Start Text excerpt
This worked. Using the rdmsrl() only for MSR_ARCH_PERFMON_FIXED_CTR_CTRL
did not.

Now I got bold and boiled it down to:

	rdmsrl(MSR_CORE_PERF_GLOBAL_CTRL, cglbl);

	wrmsrl(hwc->event_base, 0);
	wrmsrl(hwc->event_base, (u64)(-left) & x86_pmu.cntval_mask);

and the whole thing still worked. *BLINK*

Exactly zero loop entries in the trace when running 100 instances of
that cve test case, which otherwise spams the trace with entries and
ends up in the loop > 100 path within a split second.

Removing the zeroing of the counter makes it come back, but reducing the
whole nonsense to:

	wrmsrl(hwc->event_base, 0);
	wrmsrl(hwc->event_base, (u64)(-left) & x86_pmu.cntval_mask);

makes the loop problem go away, but it "works" so well that the stupid
frequency adjustment algorithm keeps the left == 1, i.e count == 2 case
stay long enough around to trigger 'hung task messages' ....

Now I looked more at the dmesg output of all the experiments. In all
"working" cases except one running these 100 instances of cve... results
in a varying cascade of

   perf: interrupt took too long (2503 > 2500), lowering ...

messages.

The one case where this does not happen is when the limit is
unconditionally set to 32. But when I apply this limit only for the
fixed counter 0 it comes back. 

Now I looked at when these 'took too long' problems surface aside of the
obvious case of extensive looping. They are unrelated to the hyper
threading issue as I can reproduce with smt=off too.

They always happen when a counter was armed with a count < 32 and two
events expired in the same NMI. The test case uses fixed counter 0 and
general counter 0 for the other event.

So that erratum is a good hint, but that hardware does have more issues
than it tells.

So I think we should just apply that limit patch with a proper change
log and also make it:

hsw_limit(...)
{
	*left = max(*left, erratum_hsw11(event) ? 128 : 32;);
}

or such.

That limit won't cure the overcount issue from that HSM154 erratum, but
*SHRUG*.

Thanks,

        tglx
End Text excerpt
> _Task prompt_
In the perf counter post, which two counters does the test case use?
Start Information provided
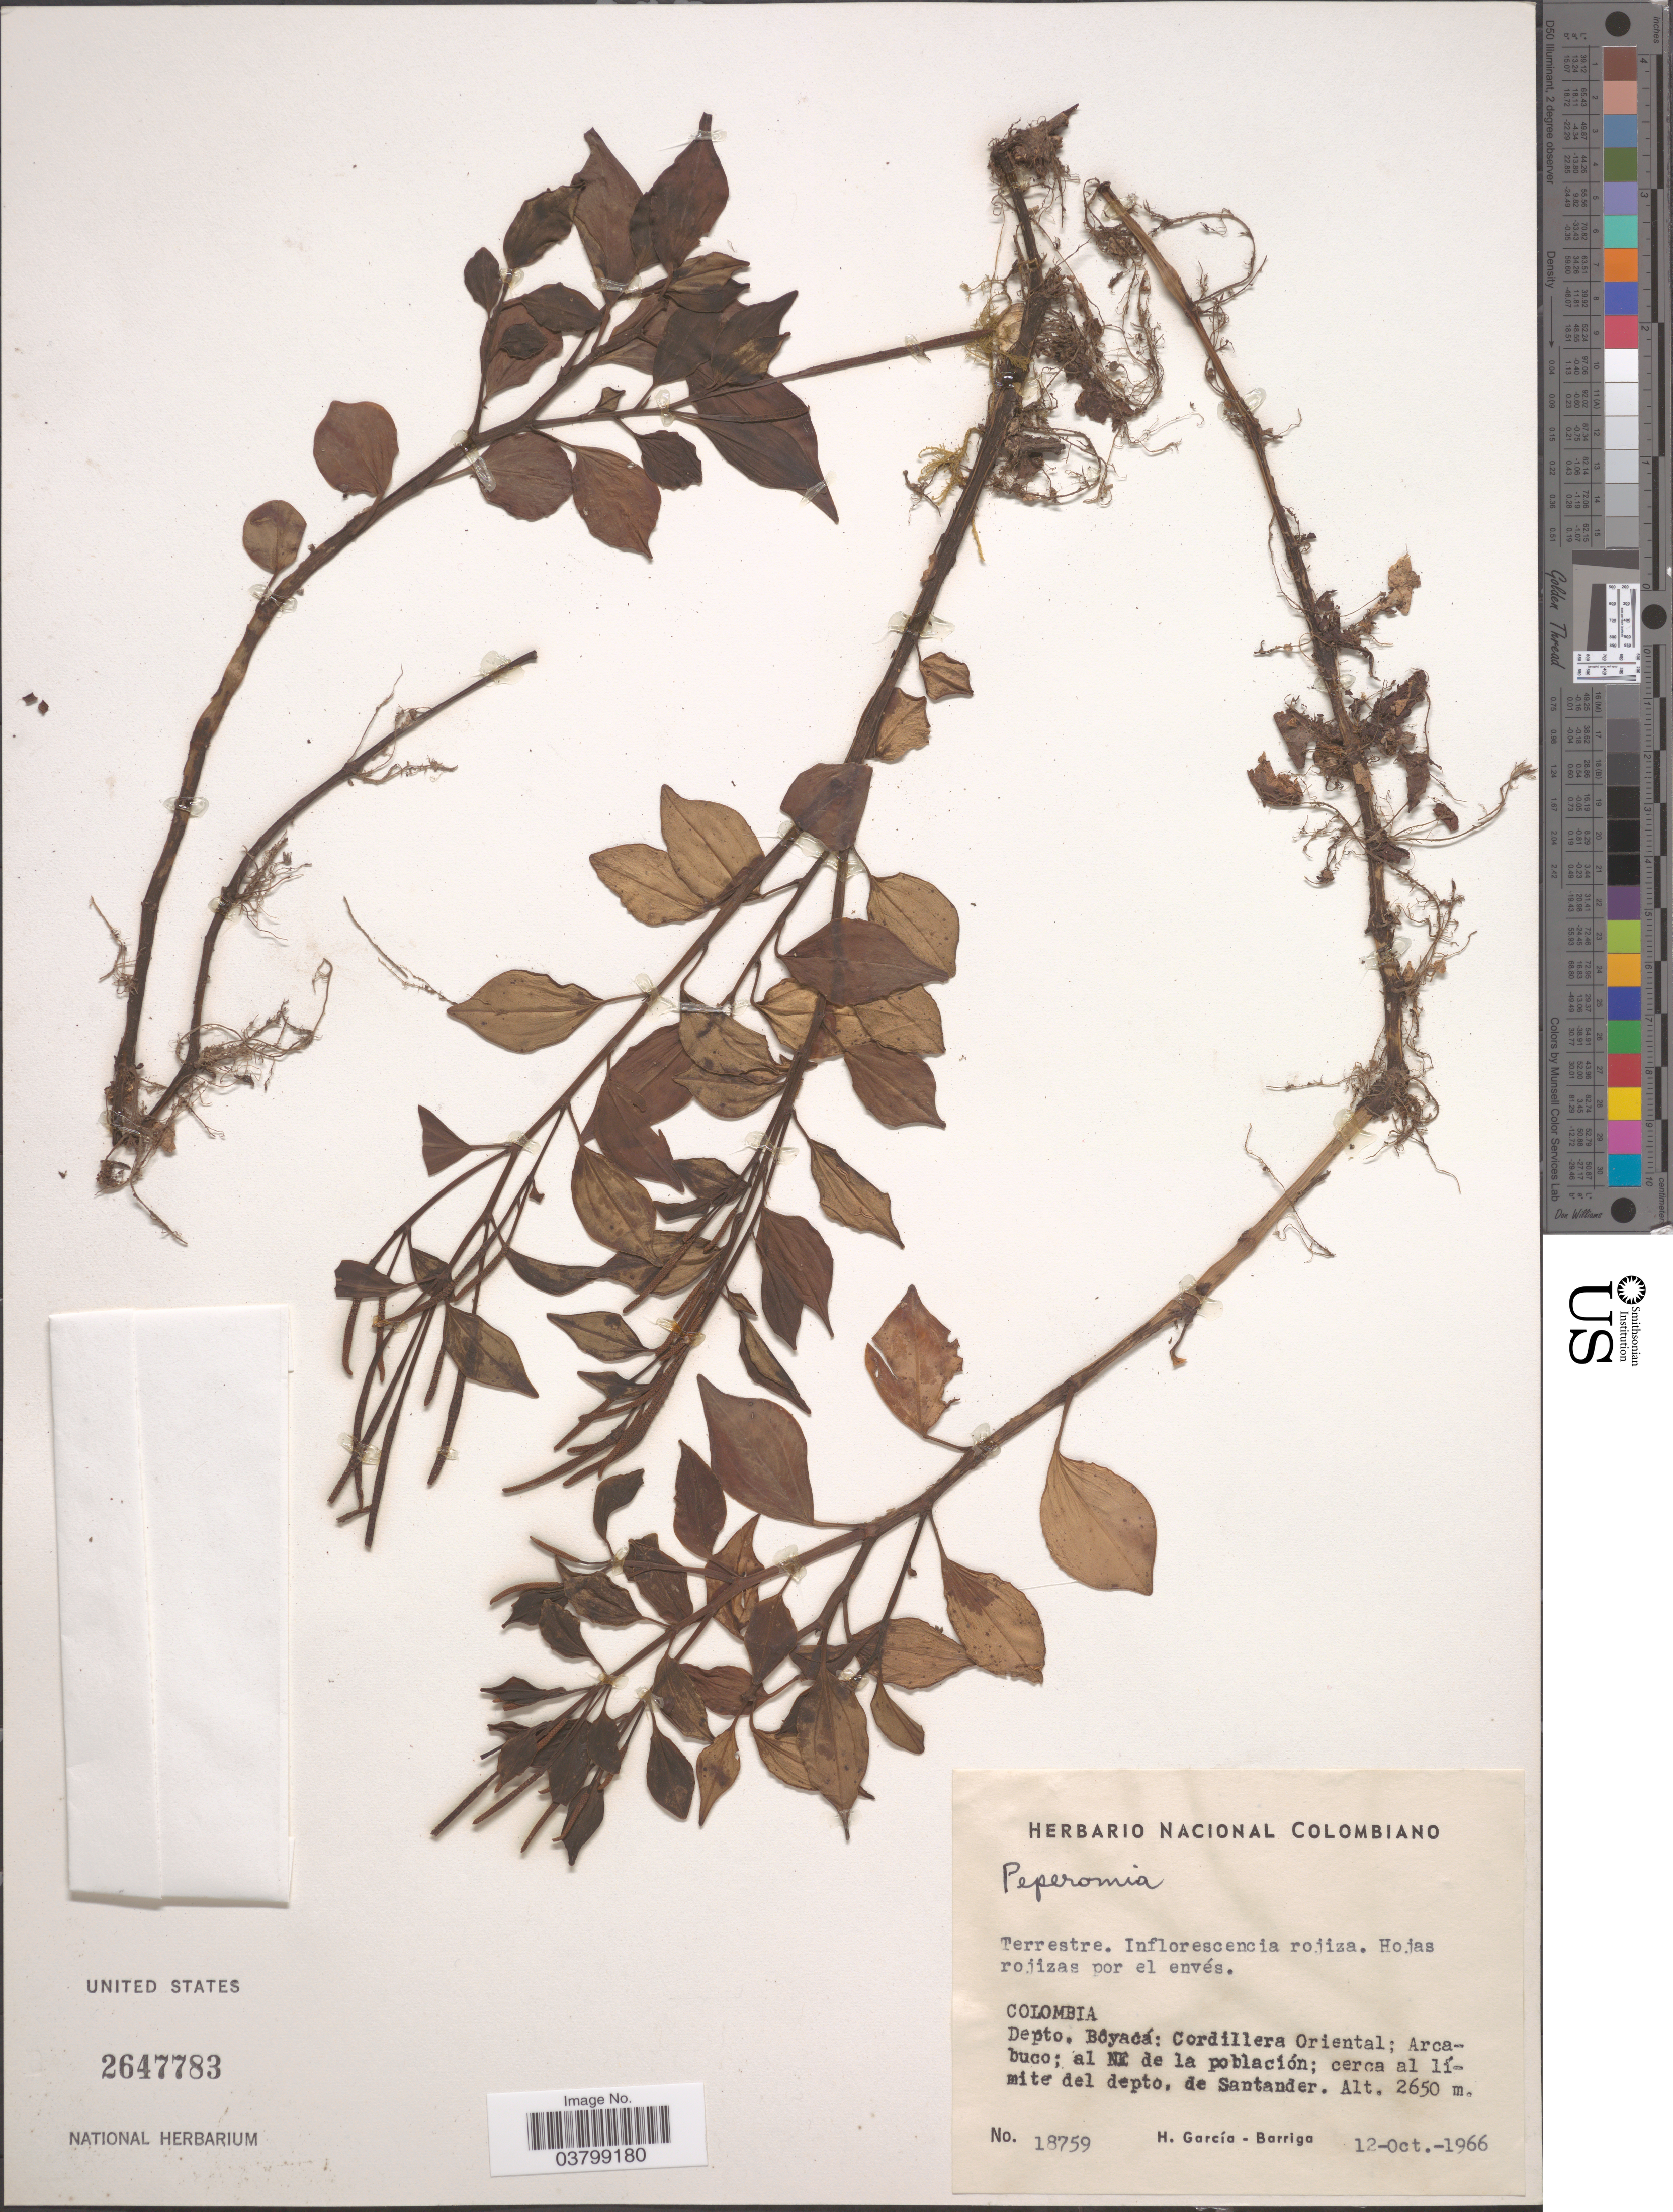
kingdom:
End Information provided
> _Answer_
Fixed counter 0 and general counter 0.